**EXCERPTED PASSAGE**
■ ■ ■ ■

Real Estate

A Reawakening For Global Listed Real Estate

Rogier Quirijns 5 February 2026

A Reawakening For Global Listed Real Estate

This article argues that global listed real estate is due for a recovery, and that certain regions, such as Asia and Europe, are faring particularly well.

The following article is by Rogier Quirijns (pictured below), head of European real estate at Cohen & Steers, an international investment firm headquartered in New York. The article looks at the listed property market, such as real estate investment trusts (REITs) and what he considers to be the opportunities – and certain risks – in the space. The editors are pleased to share these views; the usual editorial disclaimers apply to views of guest writers. To comment, email tom.burroughes@wealthbriefing.com and amanda.cheesley@clearviewpublishing.com

Rogier Quirijns

After years of US dominance, global real estate is staging a comeback – reshaping investor expectations and allocations. International REITs are outperforming the US for the first time since 2017, led by Asia and Europe. Discounted valuations, healthy supply and demand, maturing sectors, and supportive policies are driving global real estate’s strong rebound, reinforcing why diversification is essential amid varied macro trends and secular growth drivers.

A global comeback years in the making
Global real estate is on pace to outperform US real estate for the first time since 2017. Through the third quarter of 2025, global REITs were up 10.4 per cent, compared with US REITs, which went up 4.5 per cent over the same period. What is notable, given that US markets account for over 60 per cent of global real estate, is how strongly Asia-Pacific, Europe, and emerging markets have performed. Asia-Pacific leads with a 27.4 per cent gain, followed by Europe at 17.9 per cent and emerging markets at 16.2 per cent.

This is in stark contrast to recent history, when the US served as a safe haven while Asia grappled with political turmoil and Europe struggled with slower growth. Over the past five years, US REITs returned 7 per cent annually, while Europe and emerging markets had negative annual returns, and Asia posted just 3.5 per cent returns. 2025 marked a reversal of recent trends. China, which returned nearly 30 per cent on indications growth, has bottomed, and Japan, Spain, Hong Kong, and the Netherlands have all posted returns above 20 per cent.

■ ■ ■ ■

**DATA BLOCK**
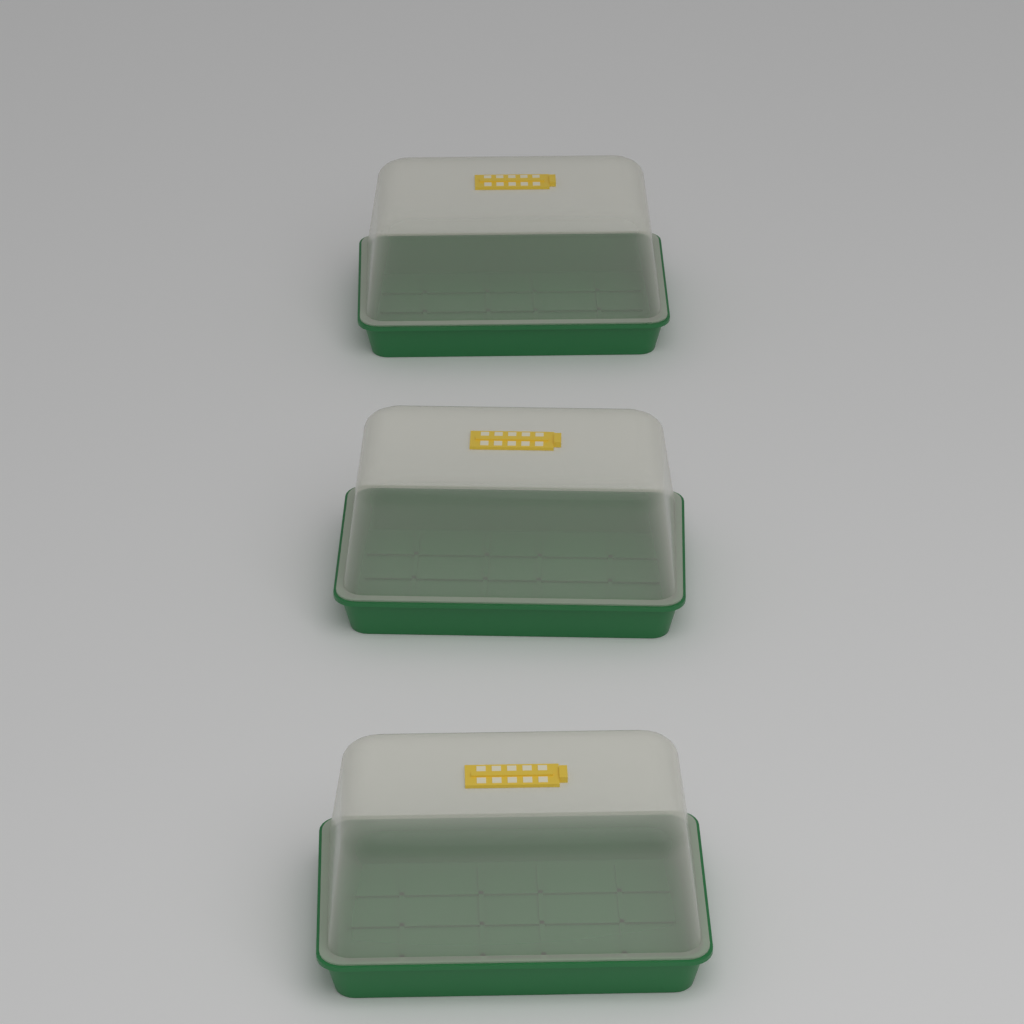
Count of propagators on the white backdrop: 3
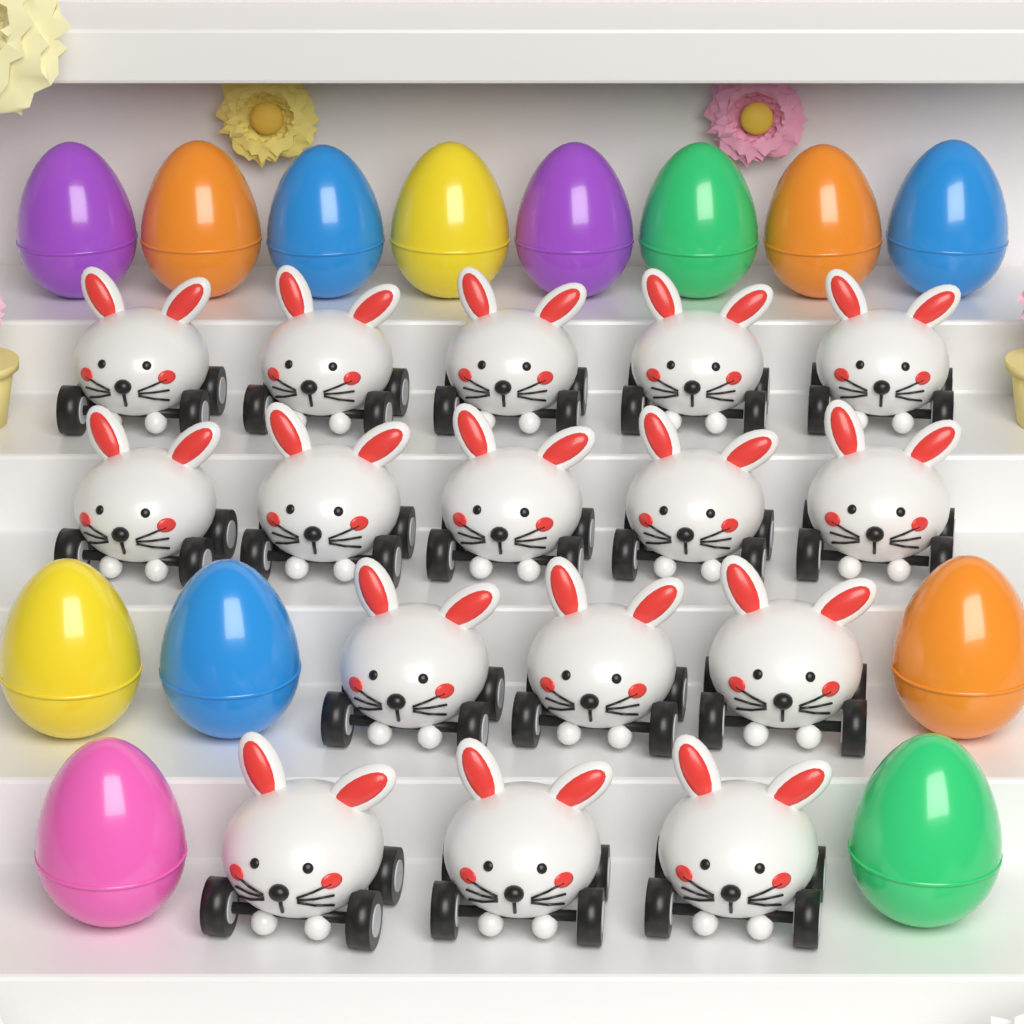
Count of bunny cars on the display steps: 16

■ ■ ■ ■

**TASKS FOR THIS EXERCISE**
A: In the article on global listed real estate, which region led with the largest gain through the third quarter of 2025?
B: Write out the part of the global real estate article between "Rogier Quirijns 5" and "faring particularly well.", inclusive.
C: Continue the article on global listed real estate from the point where it stops.
The lines aren't needed for any of this.

**ANSWERS TO THE EXERCISES**
A: Asia-Pacific led, with a 27.4 percent gain.

B:
Rogier Quirijns 5 February 2026

A Reawakening For Global Listed Real Estate

This article argues that global listed real estate is due for a recovery, and that certain regions, such as Asia and Europe, are faring particularly well.

C:
Importantly, in our view the second half of the 2020s will likely look more like previous decades, with longer-term returns driven by fundamentals, which remain healthy. Historically, US listed real estate annual returns dating back to 1991 show that fundamentals – not sentiment – anchor multi-year outcomes.

From discounted to delivering
Favourable valuations, improving fundamentals, and a positive macroeconomic backdrop are driving the comeback in international markets. Europe and Asia were trading at glaringly discounted valuations at the start of 2025. US REITs began the year trading at a slight premium to net asset values; by comparison, Europe and Asia traded at 23 per cent and 29 per cent discounts. While these discounts have narrowed, international REITs remain relatively attractive.

In Europe and Asia, many alternative sectors with structural and demographic tailwinds, such as increasing demand for data centres and storage to power the AI revolution, and healthcare to support a growing global population of people aged 80+, are still maturing, creating favourable supply-demand dynamics. 

A favourable macroeconomic backdrop, characterised by slowing growth and declining yields, has historically benefited commercial real estate. Falling real yields and elevated inflation expectations have created a particularly supportive environment. As the Federal Reserve resumes rate cuts, listed REITs are positioned to benefit; historically, REITs have performed well in easing cycles. In Europe disinflation has materialised and the ECB has cut interest rates to about 2 per cent – the UK should follow at a slower extent and in Asia there is more stimulus expected outside Japan.

Moreover, REITs have historically outperformed equities following steep multiple discounts. With REITs currently at a -7.7 times discount and the historic median at -0.6x, any reversion towards more typical valuation spreads could meaningfully benefit performance. Historically, these periods of deep relative undervaluation have been followed by strong absolute and relative returns as markets normalise.

Outlook for European REITS
In Europe we see that inflation has stabilised at around the target level of 2 per cent and demand and supply are generally positive in most sectors and countries. The UK has lagged the continent more in the disinflation trend and rate cutting cycle but after the latest UK Budget it looks as though UK gilts can stabilise and inflation should come down this year in the UK. This opens the door for a couple of rate cuts for the Bank of England – possibly to 3 per cent depending on growth and inflation – we do expect muted growth in the UK. This should help to close the large discounts to NAV in the UK – at circa 20 per cent as refinancing costs should come down and investment volumes should start to pick up again. 

Within Europe, Spain and Sweden have the best economic growth outlook for 2026 with possibly also Germany starting to benefit somewhat from the €1 trillion ($1.18 trillion) fiscal packet. France remains a bit at risk also, but it is still part of the European Union and as such we do not see any systematic risk. We do believe that both more cyclical and somewhat defensive sectors do offer opportunities within the different countries on the continent and the UK.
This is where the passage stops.